Any clouds are unlikely to dampen spirits too much as long as PE firms sit on what are record amounts of cash. Furthermore, large assets are coming up for grabs, among them multibillion-dollar units of Unilever, Akzo Nobel and Sanofi. In an inflated market, PE buyers will need plenty of guidance, legal and otherwise, on how to spend it wisely.
Mushroom cloud of regulation
‘PE firms are paying increasing attention to the regulatory environment,’ says Matthew Dean, a London-based partner at Willkie Farr & Gallagher. ‘Increasingly [they] want their go-to firms to have in-house capacity on the regulatory front. In my view this is the biggest change in legal services.’
Dean highlights some of the main regulatory changes – past and present – affecting the sector, among them the Bribery Act 2010 and the Criminal Finances Act 2017, which came into force on 30 September. There is also the General Data Protection Regulation (GDPR) which is coming into force in May; and the Markets in Financial Instruments Directive II will be implemented in the UK from January. ‘While it will be on the periphery of traditional private equity, any hedge fund or PE firm buying or selling securities or debt will be affected,’ Dean asserts.

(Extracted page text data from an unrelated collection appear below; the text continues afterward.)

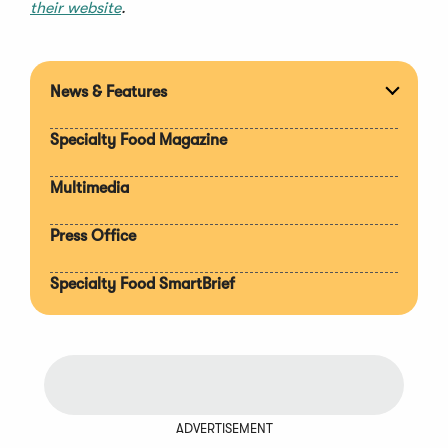
their website
.
News & Features
Expan
section
Specialty Food Magazine
Multimedia
Press Office
Specialty Food SmartBrief
ADVERTISEMENT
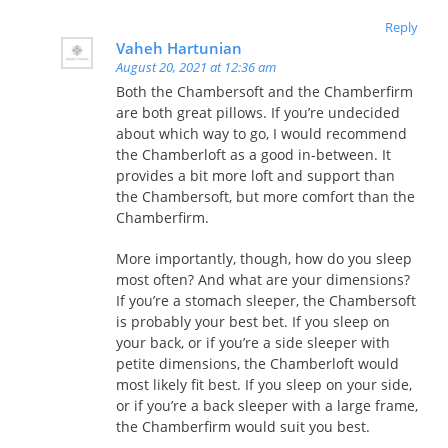
Reply
Vaheh Hartunian
August 20, 2021 at 12:36 am
Both the Chambersoft and the Chamberfirm
are both great pillows. If you’re undecided
about which way to go, I would recommend
the Chamberloft as a good in-between. It
provides a bit more loft and support than
the Chambersoft, but more comfort than the
Chamberfirm.
More importantly, though, how do you sleep
most often? And what are your dimensions?
If you’re a stomach sleeper, the Chambersoft
is probably your best bet. If you sleep on
your back, or if you’re a side sleeper with
petite dimensions, the Chamberloft would
most likely fit best. If you sleep on your side,
or if you’re a back sleeper with a large frame,
the Chamberfirm would suit you best.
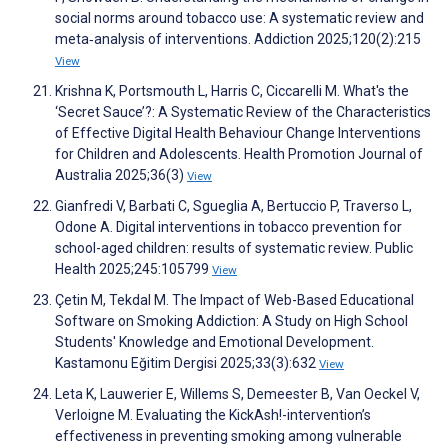
social norms around tobacco use: A systematic review and
meta‐analysis of interventions. Addiction 2025;120(2):215
View
Krishna K, Portsmouth L, Harris C, Ciccarelli M. What's the
‘Secret Sauce’?: A Systematic Review of the Characteristics
of Effective Digital Health Behaviour Change Interventions
for Children and Adolescents. Health Promotion Journal of
Australia 2025;36(3)
View
Gianfredi V, Barbati C, Sgueglia A, Bertuccio P, Traverso L,
Odone A. Digital interventions in tobacco prevention for
school-aged children: results of systematic review. Public
Health 2025;245:105799
View
Çetin M, Tekdal M. The Impact of Web-Based Educational
Software on Smoking Addiction: A Study on High School
Students' Knowledge and Emotional Development.
Kastamonu Eğitim Dergisi 2025;33(3):632
View
Leta K, Lauwerier E, Willems S, Demeester B, Van Oeckel V,
Verloigne M. Evaluating the KickAsh!-intervention’s
effectiveness in preventing smoking among vulnerable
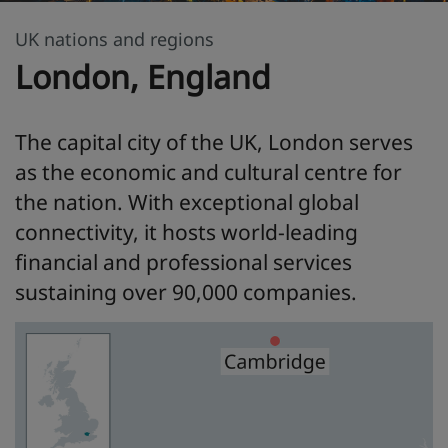
UK nations and regions
London, England
The capital city of the UK, London serves
as the economic and cultural centre for
the nation. With exceptional global
connectivity, it hosts world-leading
financial and professional services
sustaining over 90,000 companies.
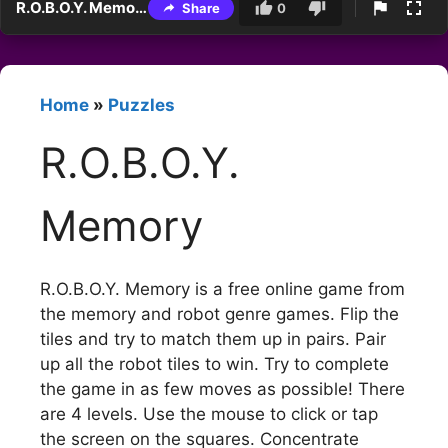
R.O.B.O.Y. Memory
Share
0
Home
»
Puzzles
R.O.B.O.Y.
Memory
R.O.B.O.Y. Memory is a free online game from
the memory and robot genre games. Flip the
tiles and try to match them up in pairs. Pair
up all the robot tiles to win. Try to complete
the game in as few moves as possible! There
are 4 levels. Use the mouse to click or tap
the screen on the squares. Concentrate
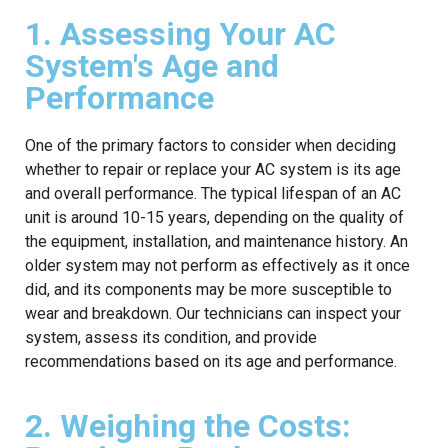
1. Assessing Your AC
System's Age and
Performance
One of the primary factors to consider when deciding
whether to repair or replace your AC system is its age
and overall performance. The typical lifespan of an AC
unit is around 10-15 years, depending on the quality of
the equipment, installation, and maintenance history. An
older system may not perform as effectively as it once
did, and its components may be more susceptible to
wear and breakdown. Our technicians can inspect your
system, assess its condition, and provide
recommendations based on its age and performance.
2. Weighing the Costs:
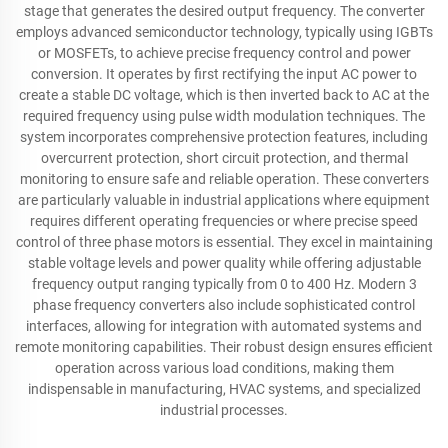
stage that generates the desired output frequency. The converter
employs advanced semiconductor technology, typically using IGBTs
or MOSFETs, to achieve precise frequency control and power
conversion. It operates by first rectifying the input AC power to
create a stable DC voltage, which is then inverted back to AC at the
required frequency using pulse width modulation techniques. The
system incorporates comprehensive protection features, including
overcurrent protection, short circuit protection, and thermal
monitoring to ensure safe and reliable operation. These converters
are particularly valuable in industrial applications where equipment
requires different operating frequencies or where precise speed
control of three phase motors is essential. They excel in maintaining
stable voltage levels and power quality while offering adjustable
frequency output ranging typically from 0 to 400 Hz. Modern 3
phase frequency converters also include sophisticated control
interfaces, allowing for integration with automated systems and
remote monitoring capabilities. Their robust design ensures efficient
operation across various load conditions, making them
indispensable in manufacturing, HVAC systems, and specialized
industrial processes.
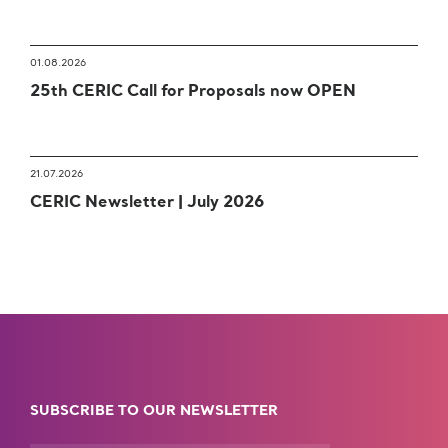
01.08.2026
25th CERIC Call for Proposals now OPEN
21.07.2026
CERIC Newsletter | July 2026
SUBSCRIBE TO OUR NEWSLETTER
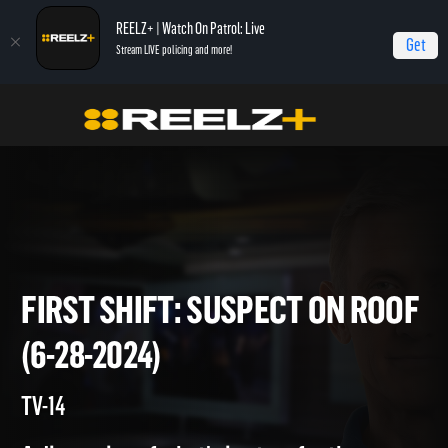
REELZ+ | Watch On Patrol: Live
Get
Stream LIVE policing and more!
Home
On Patrol: First Shift
First Shift: Suspect on Roof (6-28-2024)
FIRST SHIFT: SUSPECT ON R
(6-28-2024)
TV-14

In the UK, the sector is primarily regulated by the Financial Conduct Authority. ‘A private equity fund is often structured as a limited partnership, with a manager appointed by the partnership’s general partner to manage the fund,’ explains MacFarlanes financial services partner Paul Ellison. Where the fund is managed in the UK, the manager has to be authorised and regulated by the FCA as an alternative investment fund manager (AIFM) under the Alternative Investment Fund Managers Directive (AIFMD), which was implemented in the UK in 2013.
Ellison says: ‘This brings with it ongoing governance requirements and the AIFM must meet certain regulatory obligations on an ongoing basis, including maintaining a minimum level of capital, and having appropriate policies and procedures to address compliance and anti-money laundering obligations,’ Ellison says. Precise requirements will depend on the funds under management by the AIFM, and whether the funds are leveraged or unleveraged and open- or closed-ended.
AIFMD contains a ‘passporting’ mechanism that allows an AIFM to market its funds elsewhere in the EU. ‘Depending upon the nature of any future deal agreed between the UK and the EU, Brexit may also have an impact on the regulation of private equity firms as their ability to rely on passporting rights under the [AIFMD] may fall away,’ Ellison says.
‘In recent years, the regulation applying to private equity has mushroomed and this trend is unlikely to stop, with Brexit adding to the likely complexity,’ says Travers Smith senior partner Chris Hale (pictured). The majority of private equity fund managers in Europe are headquartered in London, and their UK-granted licences allow them to operate across the EU. ‘One consequence of Brexit is that those with headquarters in London are likely to need to obtain a licence within a remaining member of the EU to continue to operate in the EU and raise money from EU-based sources.’ That means relocating staff to continental Europe.
Hale adds: ‘The issue being debated is how many. It will also mean that these houses will have to comply with two sets of regulations – the British and those set by the EU – whereas today they only have to comply with one.’
Aside from Brexit, the OECD-led Base Erosion and Profit Shifting initiative, which aims to increase tax transparency by bringing changes to international tax laws and treaties, is another regulatory change with ‘major implications’ for the sector, contends Latham & Watkins partner Huw Thomas.